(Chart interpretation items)

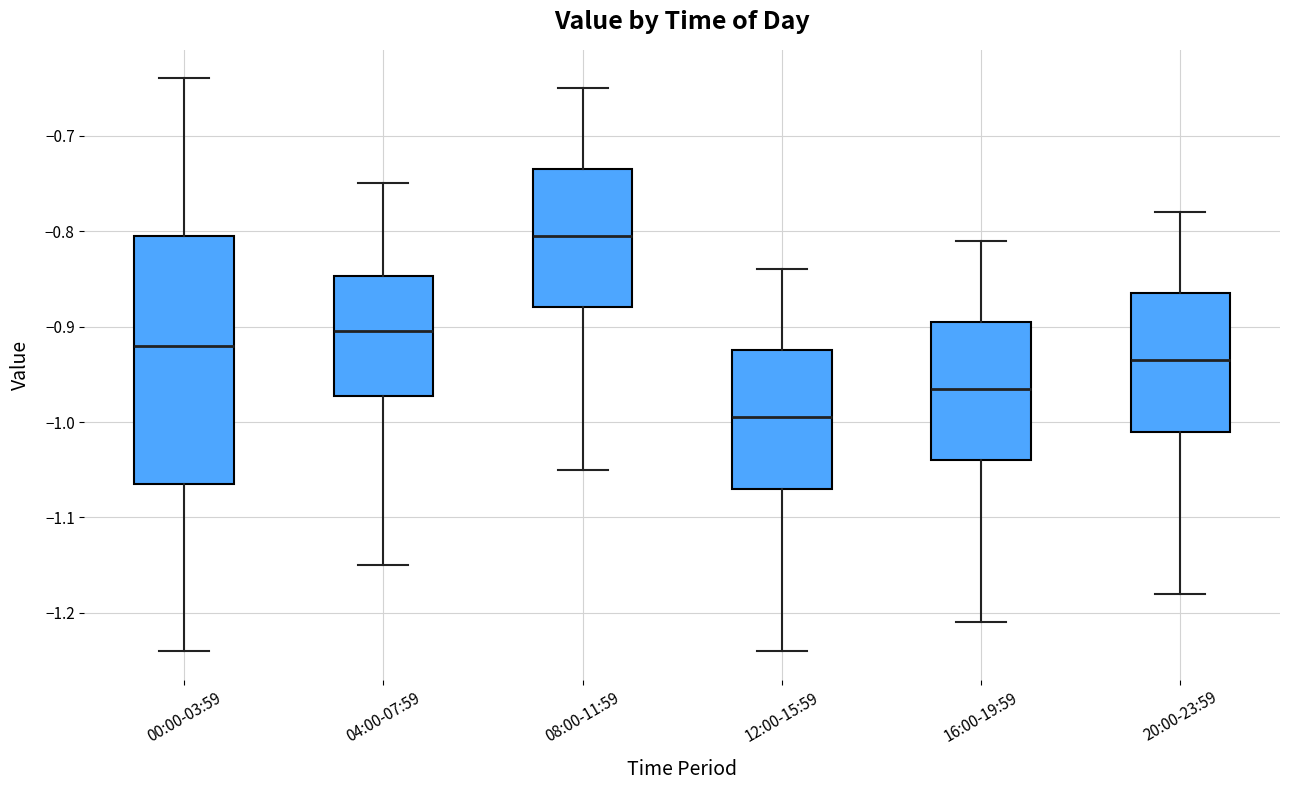

Reading left to right, read every box against the y-axis: the position of its median line, the range the box covers, and the ends of its whiskers. The values are not printed on the chart, so give them approximately, as read against the axis.

00:00-03:59: median -0.92, box -1.06 to -0.80, whiskers -1.24 to -0.64
04:00-07:59: median -0.90, box -0.97 to -0.85, whiskers -1.15 to -0.75
08:00-11:59: median -0.80, box -0.88 to -0.73, whiskers -1.05 to -0.65
12:00-15:59: median -0.99, box -1.07 to -0.92, whiskers -1.24 to -0.84
16:00-19:59: median -0.96, box -1.04 to -0.89, whiskers -1.21 to -0.81
20:00-23:59: median -0.93, box -1.01 to -0.86, whiskers -1.18 to -0.78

DESCRIPTION OF THE TASK —
Reproduce every item above word for word, leaving out the pictures.

SOLUTION —
Reading left to right, read every box against the y-axis: the position of its median line, the range the box covers, and the ends of its whiskers. The values are not printed on the chart, so give them approximately, as read against the axis.

00:00-03:59: median -0.92, box -1.06 to -0.80, whiskers -1.24 to -0.64
04:00-07:59: median -0.90, box -0.97 to -0.85, whiskers -1.15 to -0.75
08:00-11:59: median -0.80, box -0.88 to -0.73, whiskers -1.05 to -0.65
12:00-15:59: median -0.99, box -1.07 to -0.92, whiskers -1.24 to -0.84
16:00-19:59: median -0.96, box -1.04 to -0.89, whiskers -1.21 to -0.81
20:00-23:59: median -0.93, box -1.01 to -0.86, whiskers -1.18 to -0.78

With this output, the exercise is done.